待機児童問題の解決に向けた対策は、保育士さんの処遇改善や地域限定保育士制度の創設といった具体策が次々に実施されています。
それでもまだ待機児童ゼロという目標は達成されていません。
保育士不足という現状は、その待機児童問題の大きな要因であることは間違いありません。
なぜ保育士が不足しているのか?
その原因はいろいろありますが、保育施設における人員の配置基準と言う最低限のルールが少なからず関わっています。
今回はこの「配置基準」について改めて調べてみました。
保育施設の運営者だけでなく、現場で働く保育士さんたちも自分が勤務する保育園の配置基準をしっかり把握しておきましょう。
保育園の配置基準①厚生労働省による「最低基準」
まずは、保育園などの福祉施設の管轄である厚生労働省が定めた最低基準からチェックしましょう。

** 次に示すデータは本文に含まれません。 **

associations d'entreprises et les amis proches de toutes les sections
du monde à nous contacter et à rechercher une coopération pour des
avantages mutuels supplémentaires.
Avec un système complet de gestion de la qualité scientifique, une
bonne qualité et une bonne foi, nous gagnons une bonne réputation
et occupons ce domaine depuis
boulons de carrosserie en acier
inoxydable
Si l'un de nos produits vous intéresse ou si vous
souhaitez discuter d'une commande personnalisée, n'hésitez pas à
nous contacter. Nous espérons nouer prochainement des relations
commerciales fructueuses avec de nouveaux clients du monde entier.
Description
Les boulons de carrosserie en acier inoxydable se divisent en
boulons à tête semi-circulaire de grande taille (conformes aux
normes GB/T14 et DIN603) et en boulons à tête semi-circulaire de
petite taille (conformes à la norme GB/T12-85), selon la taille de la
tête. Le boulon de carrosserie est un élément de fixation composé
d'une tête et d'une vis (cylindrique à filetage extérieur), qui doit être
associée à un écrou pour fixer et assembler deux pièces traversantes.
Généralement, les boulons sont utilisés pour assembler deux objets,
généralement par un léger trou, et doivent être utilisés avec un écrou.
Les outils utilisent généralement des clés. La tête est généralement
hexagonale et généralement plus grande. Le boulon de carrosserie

厚生労働省が定める配置基準とは、施設の面積や設備、定員や職員の配置などの基準で、これをクリアした施設は認可保育園として税制の優遇や補助金・助成金の交付があります。
この基準を満たせない、あるいは満たしていても認可申請を行っていない保育施設を認可外保育園、または無認可保育園と呼びます。
つまり、この最低基準は、認可保育園として運営したい場合の基準で、そうでない保育施設はクリアする必要がない基準です。
ただ、認可外だから劣悪な環境だというわけではなく、保護者のニーズに合った施設や優良な施設がたくさんあります。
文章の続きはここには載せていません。